With that in mind, it's understandable that a majority of Americans see Biden as a respected figure among other world leaders. At the very least, the rest of the world isn't actively laughing at him each time he opens his mouth. What's less understandable, according to a just-released Gallup World Affairs poll taken between Feb. 3-18, is why Biden's personal standing on the global stage hasn't translated to similar enthusiasm for the nation he leads.
Instead, there's a disconnect between the 58% of the country that described Biden as being respected among world leaders (by comparison, at this point in former President Donald Trump's tenure, his number was in the high 20s), and the much smaller segment of the population that feels similarly about the U.S. as a whole.
Per Gallup, "the public's sentiment that the U.S. is viewed favorably in the eyes of the world (49%) and their satisfaction with its position in the world (37%) have fallen sharply." It's a divergence, Gallup claims, fueled almost entirely by Republicans "whose near-record highs on these measures last year have tumbled" since Biden assumed office.

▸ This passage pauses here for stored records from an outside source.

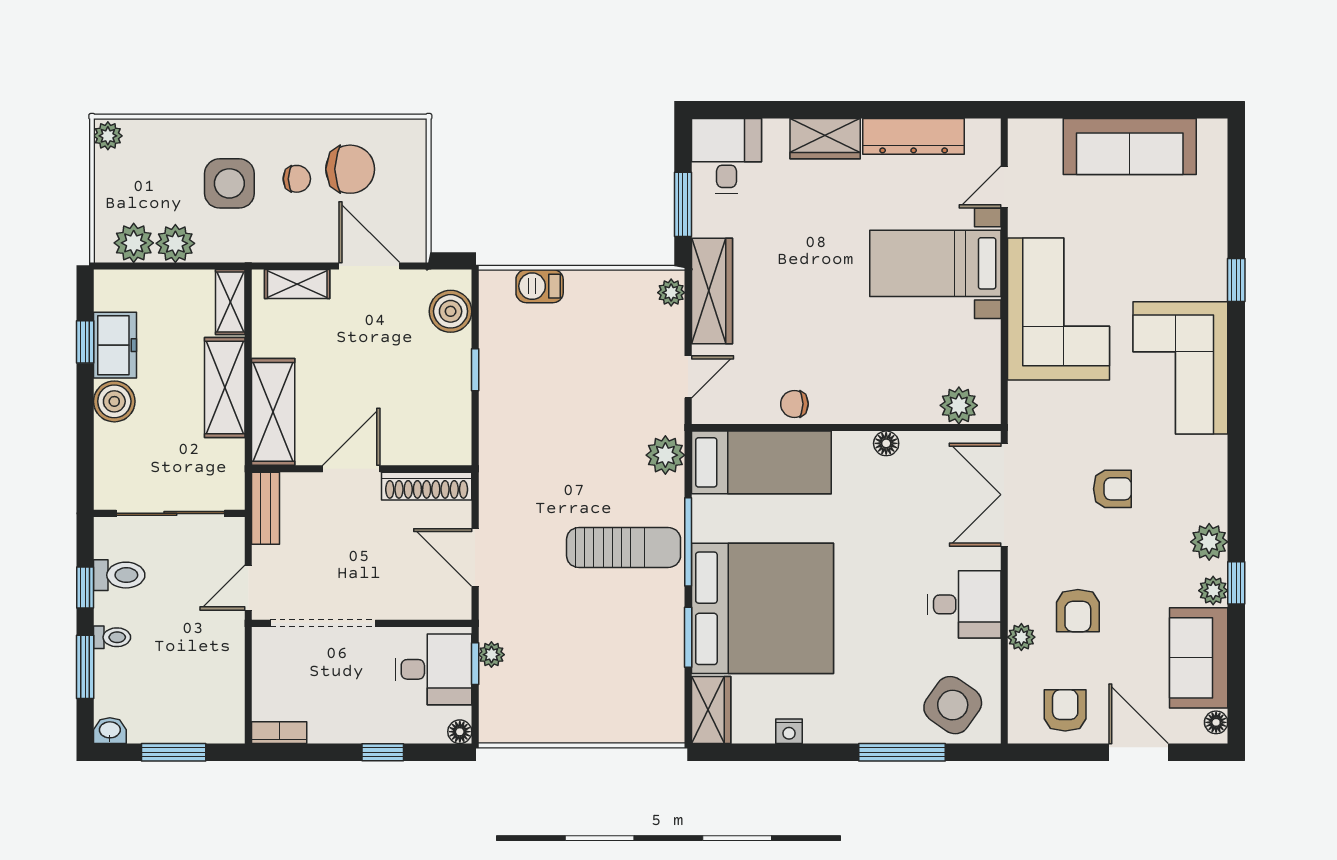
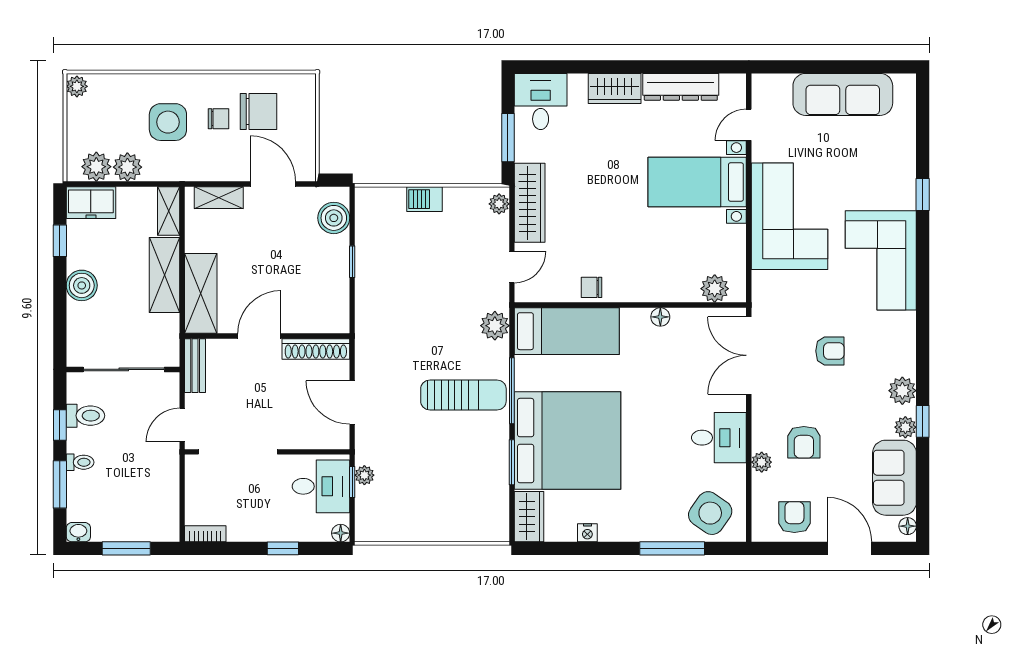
barbecue: (540, 286) -> (424, 199), moved
freezer: (115, 345) -> (91, 203), moved, turned 90

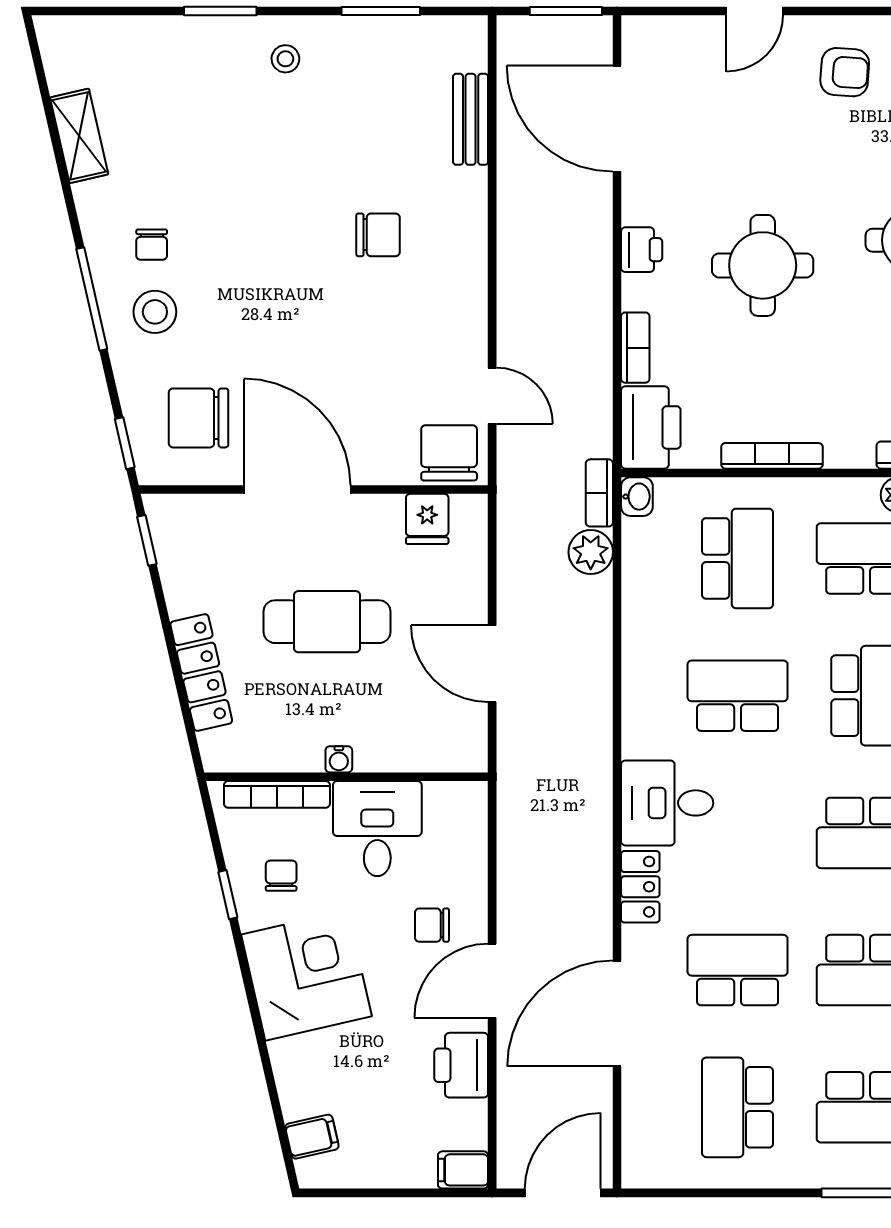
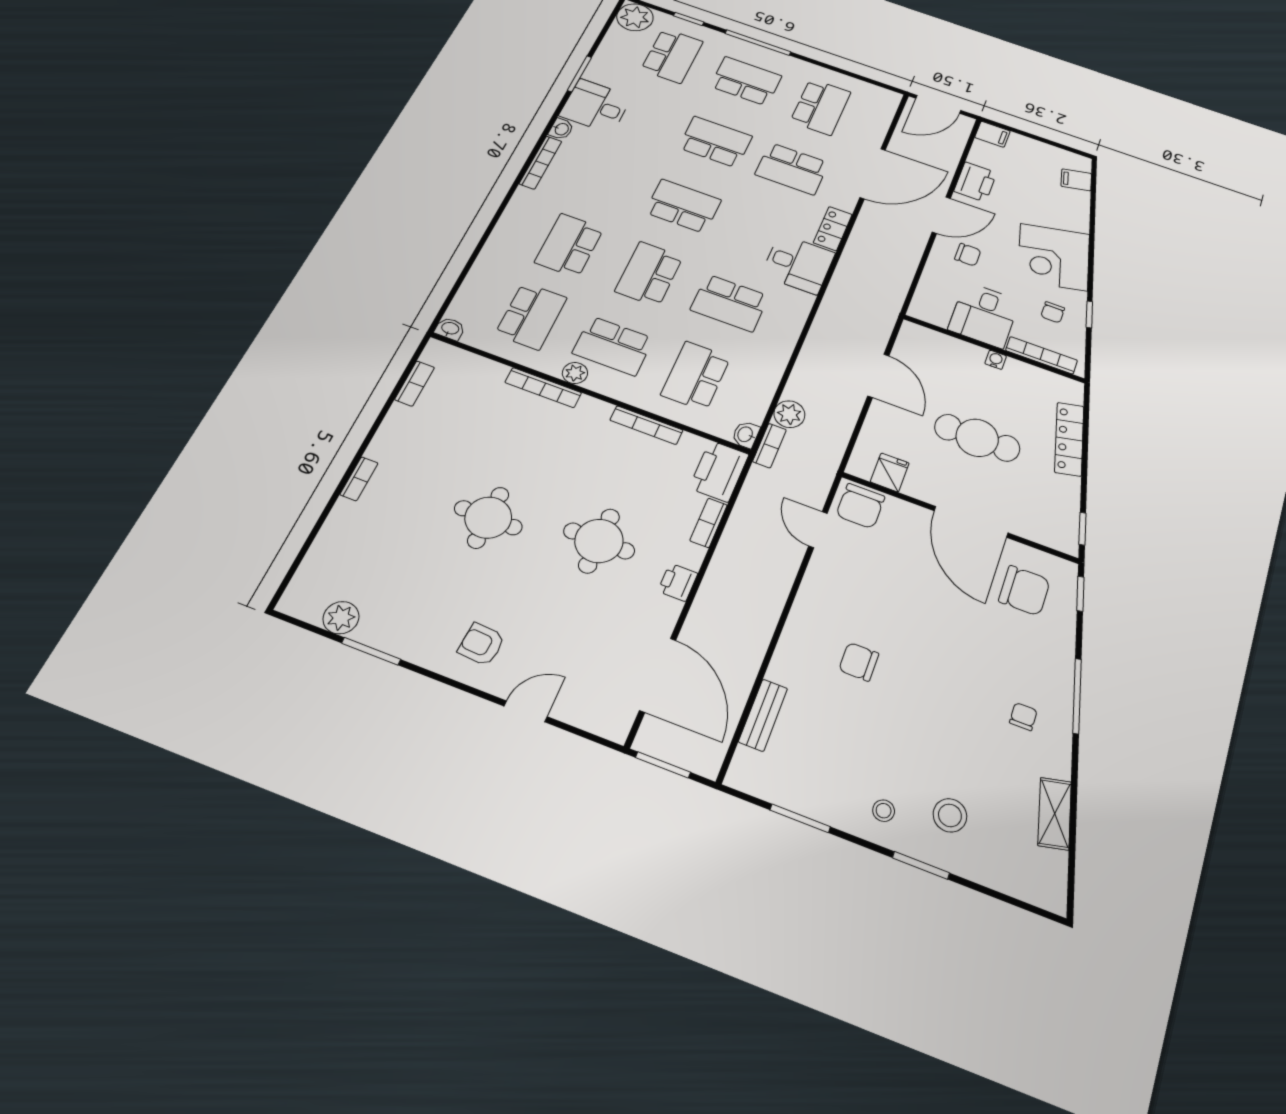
stool: (155, 312) -> (950, 815), moved

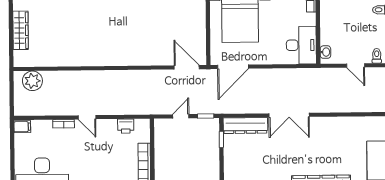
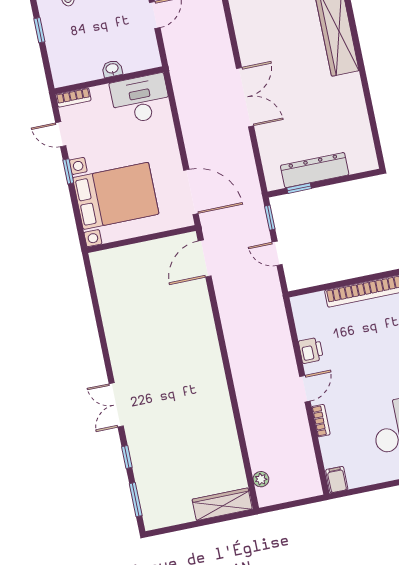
wardrobe: (21, 30) -> (222, 504), moved
washbasin: (325, 52) -> (112, 69), moved
plant: (32, 81) -> (261, 479), width x0.53, depth x0.53
printer: (126, 126) -> (311, 350), moved
dresser: (245, 126) -> (315, 170), moved, turned -90

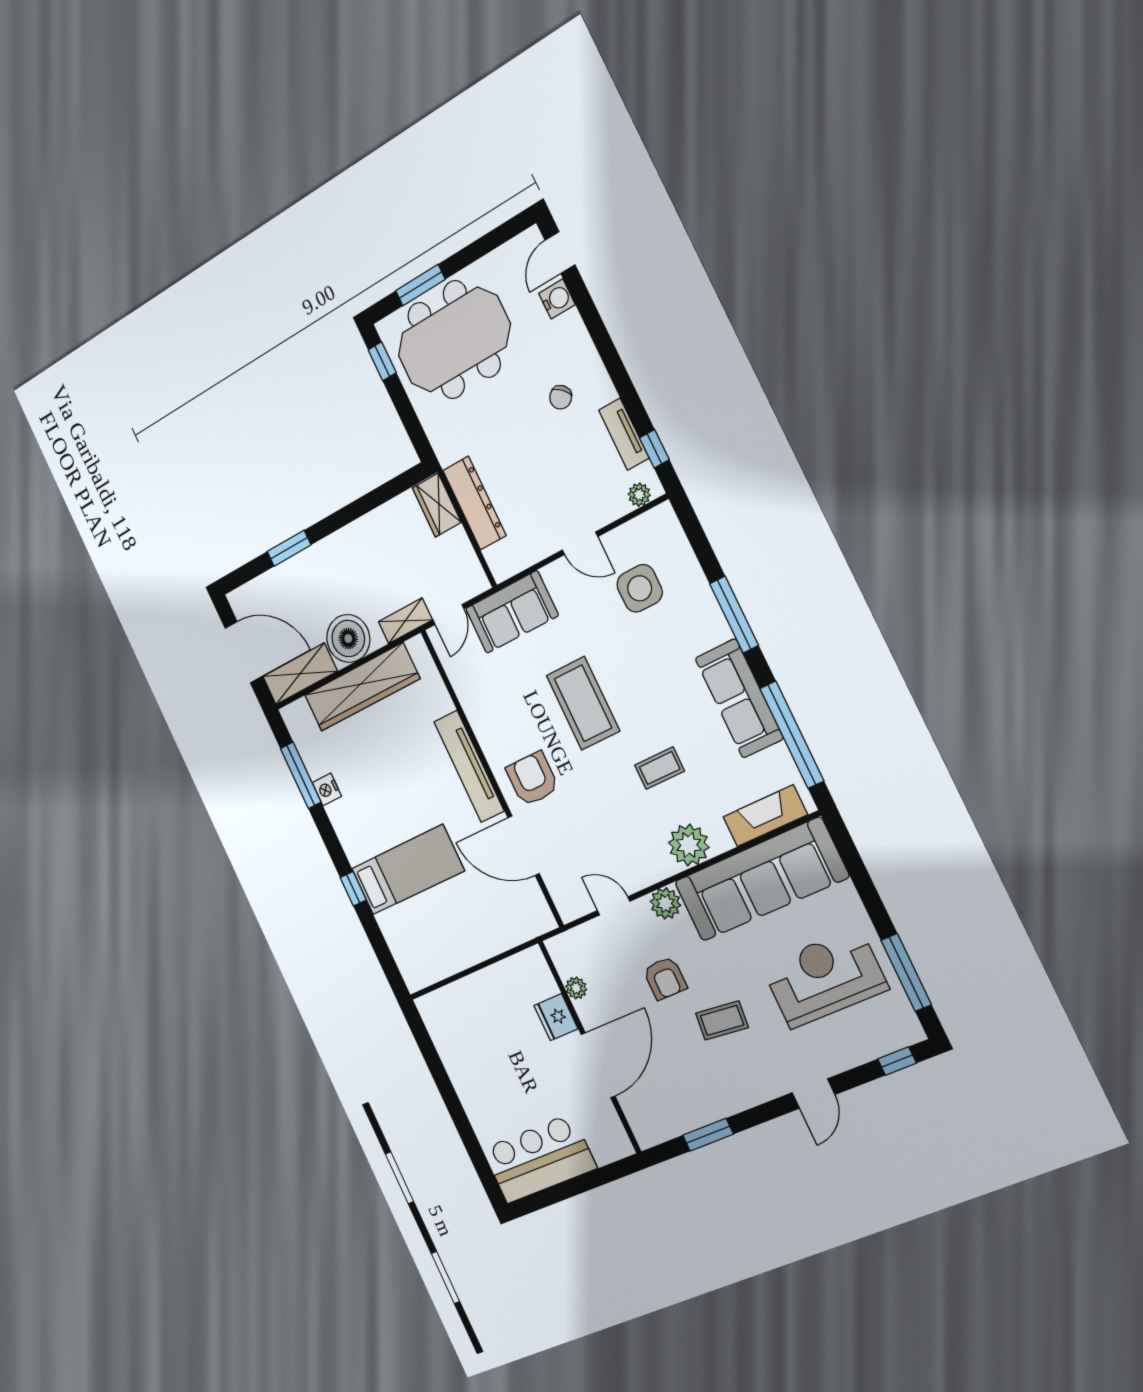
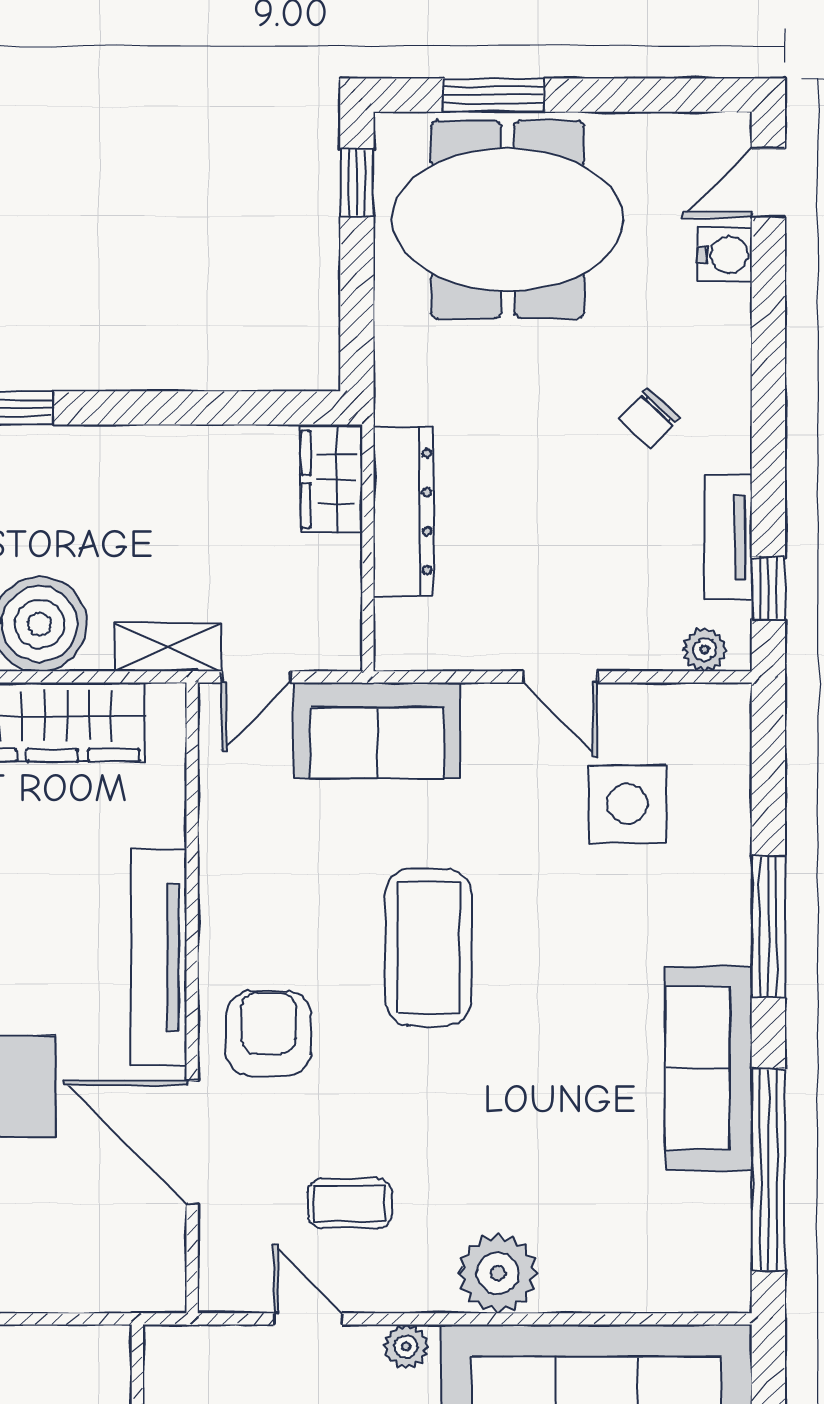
coffee table: (660, 768) -> (350, 1203), moved
fireplace: (765, 816) -> (656, 1283), removed
plant: (665, 903) -> (406, 1346), width x0.73, depth x0.73

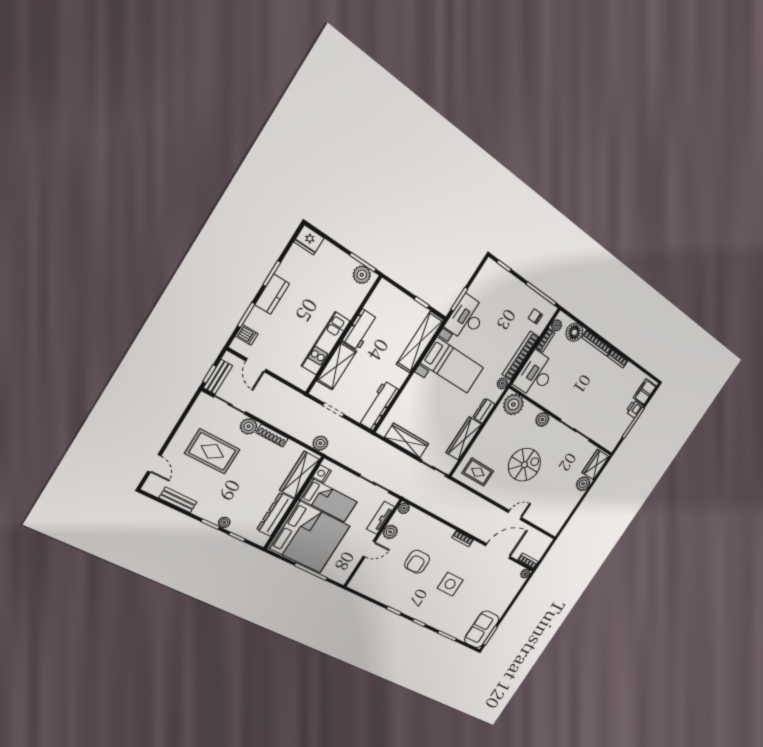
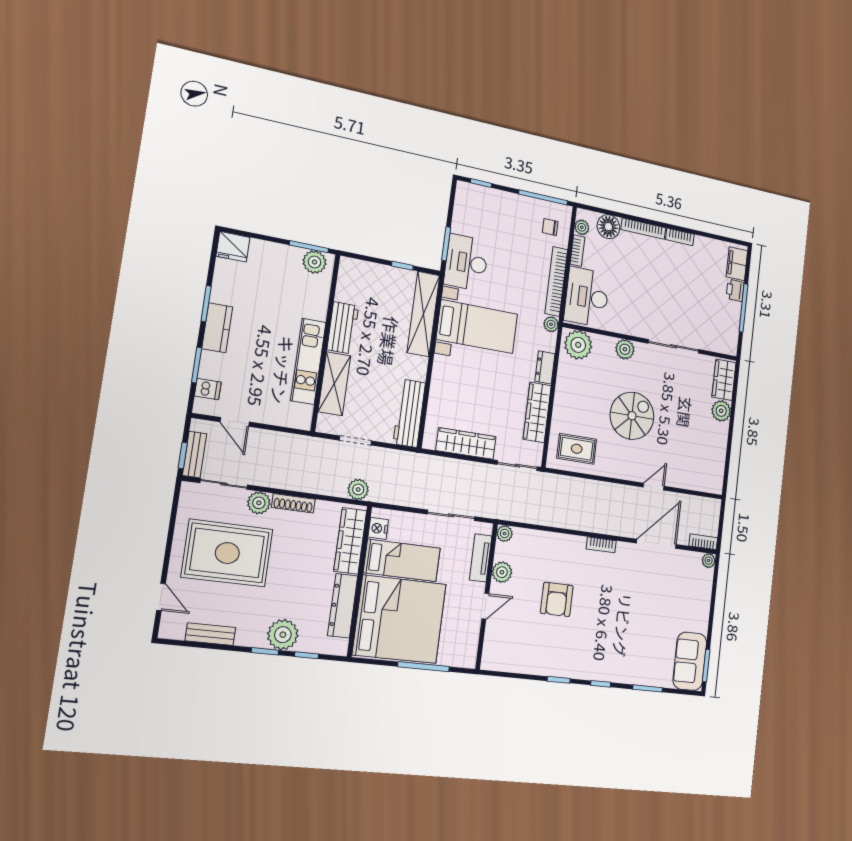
rug: (212, 451) -> (227, 553), width x1.37, depth x1.44
plant: (224, 522) -> (283, 635), width x1.87, depth x1.87
side table: (450, 584) -> (616, 614), removed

Put another way: While Biden himself is believed to be fairly popular among his global peers, the 37% of Republican respondents who reversed their answer to the question of the country's standing overall after Trump left office has not been counterbalanced by an equivalent surge in Democratic responses to the same question.
As Gallup notes, this is not an entirely unforeseen phenomenon:
This trend is similar to what happened when Obama assumed office after Bush's presidency, in 2009. Between 2008 and 2010, Democrats' view that the U.S. rates favorably in the world roughly doubled, from 31% to 63%. At the same time, Republicans' fell from 58% to 38%.
Still, the ferocious allegiance to Trump still surging through the Republican Party, coupled with Biden's decidedly lower-key style of governance, means that the sort of divergences we've seen in the past are even more acutely pronounced this time around. And unless the cult of Trump fades — which doesn't look likely anytime soon — we're likely to be in this semi-self-loathing state for some time.